L’Italia se ne va dall’Eurogruppo con una mano avanti e una dietro. E dirlo non è lesa maestà

L’Italia se ne va dall’Eurogruppo con una mano avanti e una dietro. E dirlo non è lesa maestà

11 Aprile 2020 1 Di direzione

Prima tutti virologi e infettivologi, oggi tutti eurocrati esperti di macroeconomia e finanza. La tentazione di commentare i risultati dell’Eurogruppo è comprensibile. Si tratta di capire fino a che punto gli Stati dell’Unione siano riusciti a mettere da parte gli egoismi e si siano aperti ad una vera e concreta solidarietà. Alla fine, dopo una serie di rinvii, si è ovviamente giunti ad un compromesso. Che per l’Italia è certamente al ribasso, per  quanto l’Eurogruppo in sé non abbia facoltà decisionali e adesso spetta ai singoli governi dare il via libera agli accordi.

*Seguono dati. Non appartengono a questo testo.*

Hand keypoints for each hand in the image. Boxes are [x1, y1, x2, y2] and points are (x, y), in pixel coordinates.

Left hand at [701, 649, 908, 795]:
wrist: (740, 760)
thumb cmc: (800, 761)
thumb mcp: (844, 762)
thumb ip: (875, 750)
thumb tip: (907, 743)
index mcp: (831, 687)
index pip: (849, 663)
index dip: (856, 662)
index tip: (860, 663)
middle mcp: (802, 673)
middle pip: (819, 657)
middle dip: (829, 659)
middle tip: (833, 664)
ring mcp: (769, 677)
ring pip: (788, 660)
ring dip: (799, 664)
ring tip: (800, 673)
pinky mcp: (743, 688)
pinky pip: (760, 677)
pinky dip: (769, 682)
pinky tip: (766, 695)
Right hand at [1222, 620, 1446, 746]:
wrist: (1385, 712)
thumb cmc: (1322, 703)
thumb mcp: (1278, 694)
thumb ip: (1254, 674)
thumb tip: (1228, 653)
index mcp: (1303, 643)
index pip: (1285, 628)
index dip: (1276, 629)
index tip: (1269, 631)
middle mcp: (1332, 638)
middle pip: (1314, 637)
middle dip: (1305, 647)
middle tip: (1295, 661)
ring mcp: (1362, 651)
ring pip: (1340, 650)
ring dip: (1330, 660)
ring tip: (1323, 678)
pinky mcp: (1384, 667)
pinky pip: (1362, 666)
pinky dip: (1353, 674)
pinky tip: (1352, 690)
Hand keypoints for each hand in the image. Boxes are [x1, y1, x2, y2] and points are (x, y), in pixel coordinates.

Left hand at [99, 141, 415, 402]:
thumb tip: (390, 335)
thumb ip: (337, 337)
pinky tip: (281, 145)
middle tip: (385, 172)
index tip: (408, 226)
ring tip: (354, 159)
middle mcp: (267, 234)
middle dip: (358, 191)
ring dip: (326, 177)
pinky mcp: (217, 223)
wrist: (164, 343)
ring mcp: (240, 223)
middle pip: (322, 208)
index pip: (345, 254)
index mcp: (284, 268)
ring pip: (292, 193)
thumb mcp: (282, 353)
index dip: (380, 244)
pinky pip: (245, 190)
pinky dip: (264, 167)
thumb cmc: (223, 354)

All’Eurogruppo l’Italia non ha ottenuto nulla

Quello che accadrà è prevedibile. Se Conte non dovesse avallare il risultato ottenuto da Gualtieri, dovrebbe cacciare il suo ministro dell’Economia. Resta un fatto. Ad una prima analisi l’Eurogruppo ha approvato un pacchetto Mes-Bei-Sure proprio mentre la posizione di Conte era: no al Mes, sì agli eurobond. Visto che degli eurobond non c’è traccia perché la Germania si è messa di traverso, è lesa maestà dire che il governo italiano se ne va dall’Eurogruppo con una mano avanti e una indietro? Certo, il Mes sarà concesso solo sotto richiesta e senza condizionalità, ma solo per le spese legate alla sanità. Certo, ci sono gli investimenti della Bei e poi il fondo Sure per la Cassa integrazione. Ma in effetti queste misure già c’erano anche prima e le avevamo abbondantemente commentate.

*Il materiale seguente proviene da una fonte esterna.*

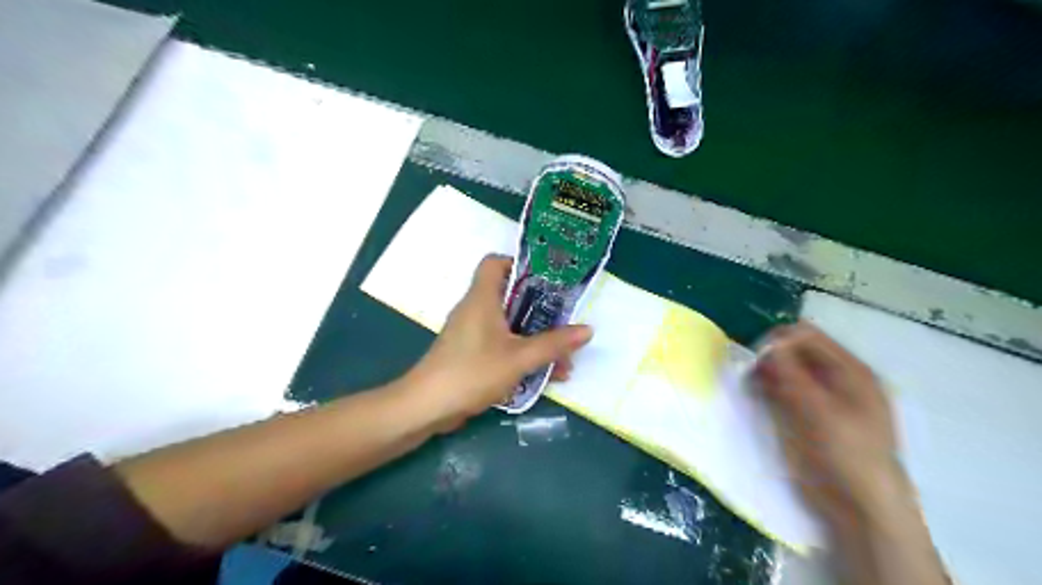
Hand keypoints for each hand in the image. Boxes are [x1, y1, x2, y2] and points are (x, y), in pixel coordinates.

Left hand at [401, 254, 592, 430]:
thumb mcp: (519, 358)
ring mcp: (471, 332)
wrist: (428, 407)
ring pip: (509, 325)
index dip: (520, 264)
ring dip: (536, 338)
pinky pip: (502, 344)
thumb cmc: (473, 372)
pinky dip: (522, 353)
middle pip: (510, 295)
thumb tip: (587, 330)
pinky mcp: (470, 353)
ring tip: (564, 359)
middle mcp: (475, 309)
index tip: (547, 280)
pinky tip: (545, 375)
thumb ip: (553, 344)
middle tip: (565, 321)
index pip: (495, 262)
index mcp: (482, 298)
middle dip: (540, 309)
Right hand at [753, 323, 909, 527]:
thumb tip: (767, 344)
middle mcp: (838, 378)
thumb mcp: (817, 410)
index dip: (778, 342)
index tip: (755, 359)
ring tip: (753, 387)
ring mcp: (824, 397)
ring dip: (767, 373)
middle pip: (796, 351)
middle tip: (751, 376)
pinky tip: (759, 397)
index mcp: (850, 370)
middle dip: (770, 357)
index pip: (807, 336)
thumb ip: (791, 373)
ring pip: (787, 370)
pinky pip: (785, 389)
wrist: (860, 508)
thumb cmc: (844, 454)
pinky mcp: (810, 414)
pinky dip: (770, 388)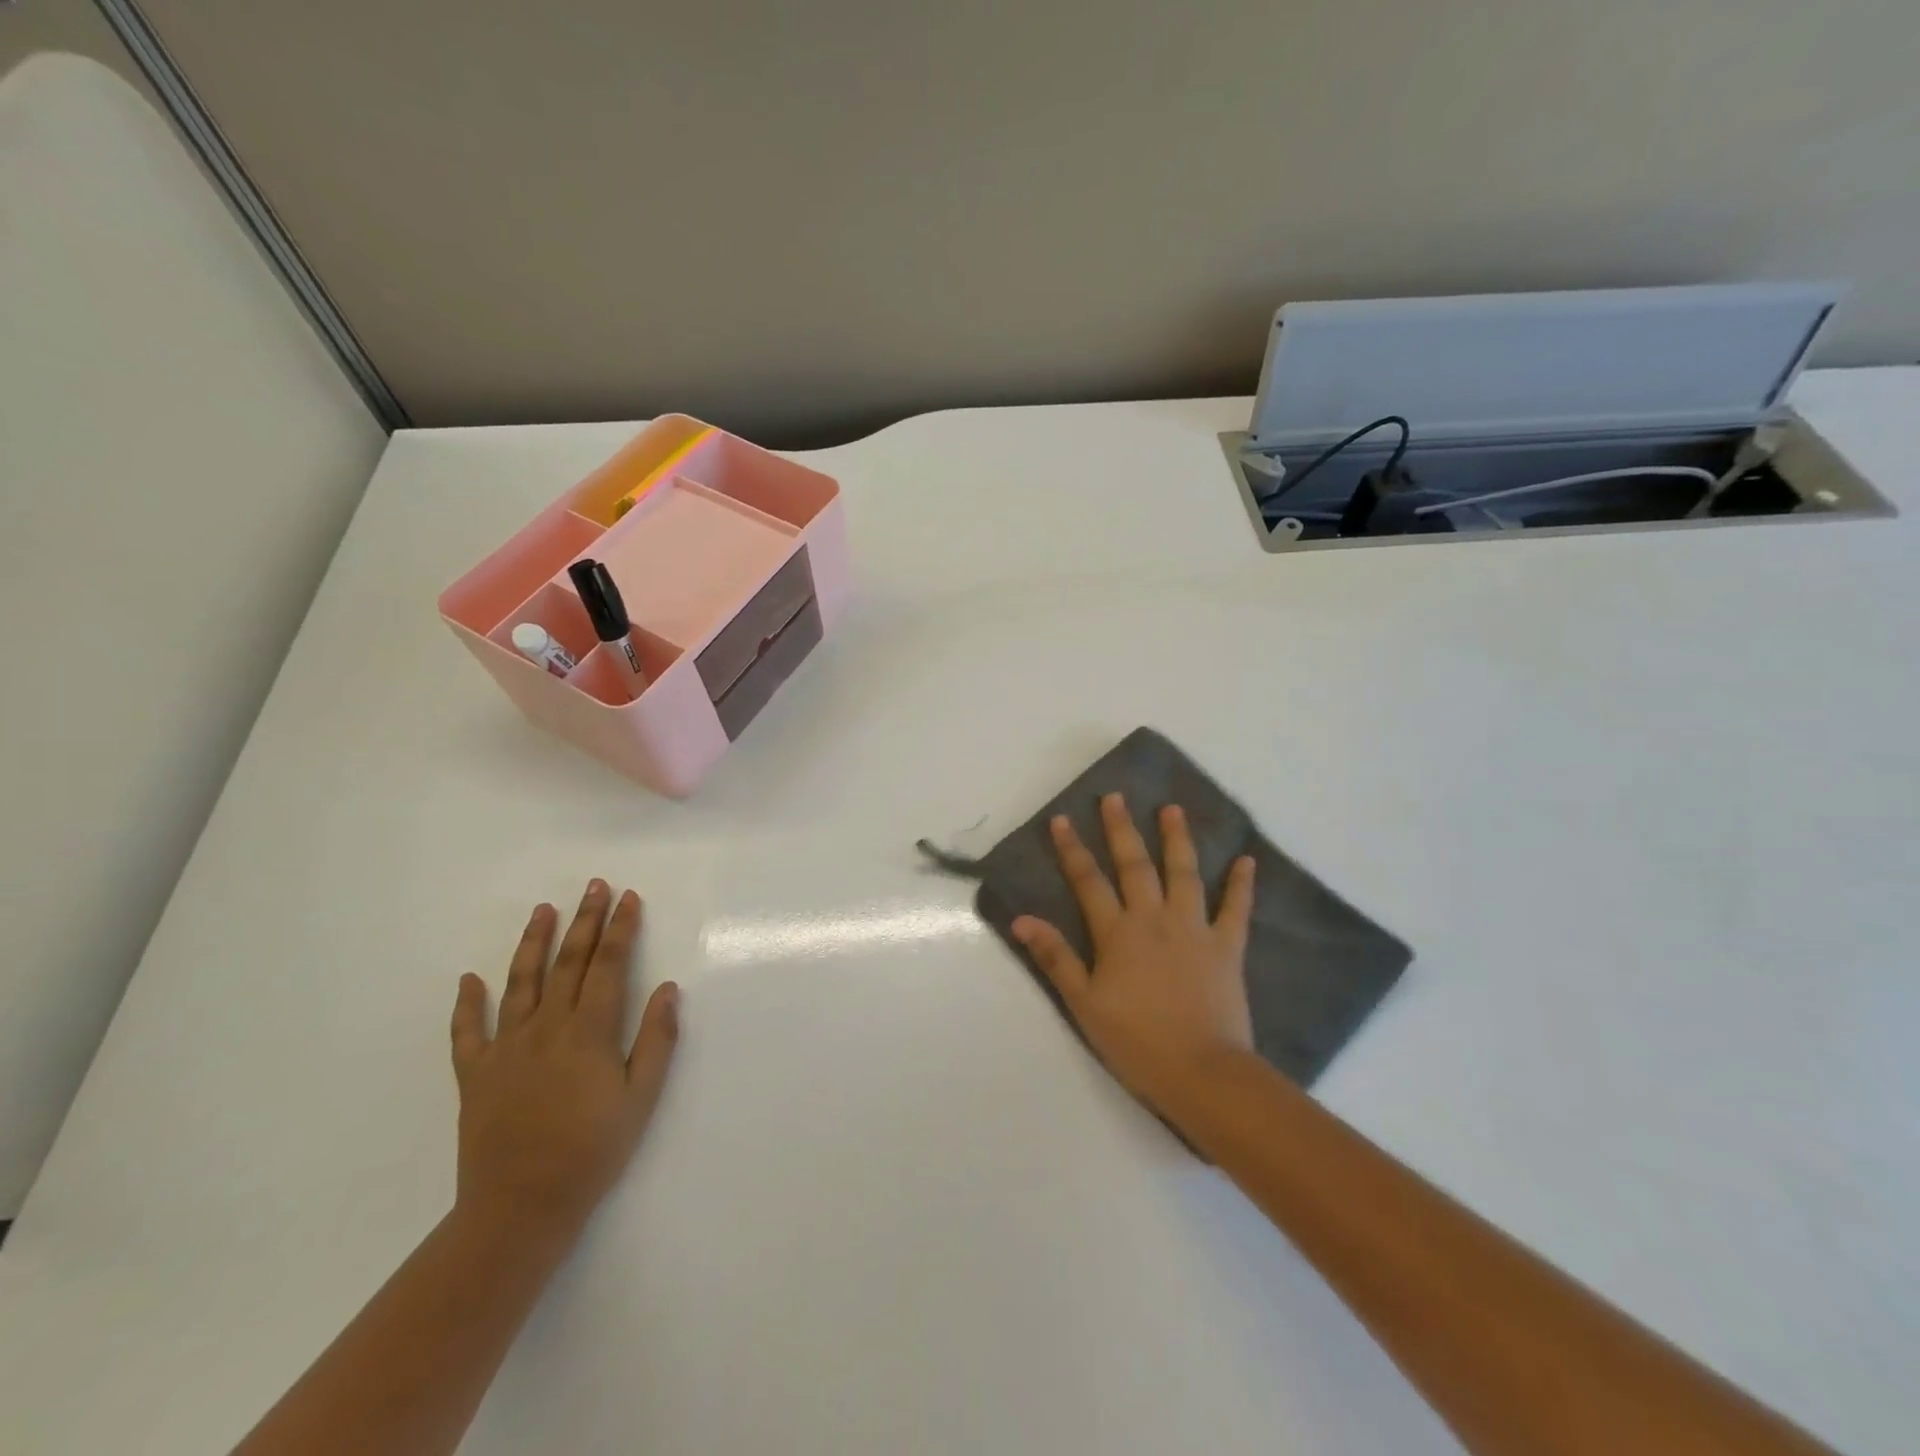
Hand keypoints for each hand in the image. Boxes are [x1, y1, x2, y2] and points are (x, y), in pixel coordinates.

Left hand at [449, 880, 678, 1246]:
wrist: (520, 1207)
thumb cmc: (592, 1151)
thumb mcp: (641, 1098)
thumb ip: (657, 1040)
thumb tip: (668, 989)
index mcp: (590, 1031)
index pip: (610, 965)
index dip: (621, 928)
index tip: (629, 898)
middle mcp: (548, 1027)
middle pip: (569, 962)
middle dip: (585, 920)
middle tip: (593, 886)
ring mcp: (507, 1048)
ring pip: (520, 982)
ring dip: (533, 943)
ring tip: (543, 911)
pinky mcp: (476, 1074)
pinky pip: (468, 1032)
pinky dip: (467, 1004)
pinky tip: (469, 980)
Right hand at [1012, 794, 1256, 1118]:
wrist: (1201, 1072)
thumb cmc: (1136, 1041)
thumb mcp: (1084, 1003)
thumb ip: (1055, 958)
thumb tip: (1022, 919)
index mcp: (1118, 933)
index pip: (1088, 881)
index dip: (1073, 850)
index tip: (1062, 820)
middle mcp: (1154, 919)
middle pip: (1135, 865)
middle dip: (1121, 829)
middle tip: (1115, 797)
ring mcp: (1194, 929)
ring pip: (1184, 874)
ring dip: (1177, 839)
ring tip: (1172, 809)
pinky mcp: (1227, 947)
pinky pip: (1236, 909)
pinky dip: (1241, 885)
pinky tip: (1247, 860)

Servono soldi e servono subito

Vedremo come intenderà muoversi effettivamente Conte e analizzeremo tutti i dettagli di questo accordo. Di certo non siamo disposti a sostenere alcuna scelta che sia una resa dell’Italia ai diktat di Paesi come Germania e Olanda. Il centrodestra si giocò un governo nel 2011 per contrastare l’arroganza all’epoca franco-tedesca. Sarebbe da folli oggi appoggiare  qualsiasi ipotesi di aiuto che però implichi un’ingerenza della troika. All’Italia servono soldi e servono subito. Alcune proposte interessanti meritano una valutazione. Altre proposte inaccettabili vanno invece subito respinte decisamente.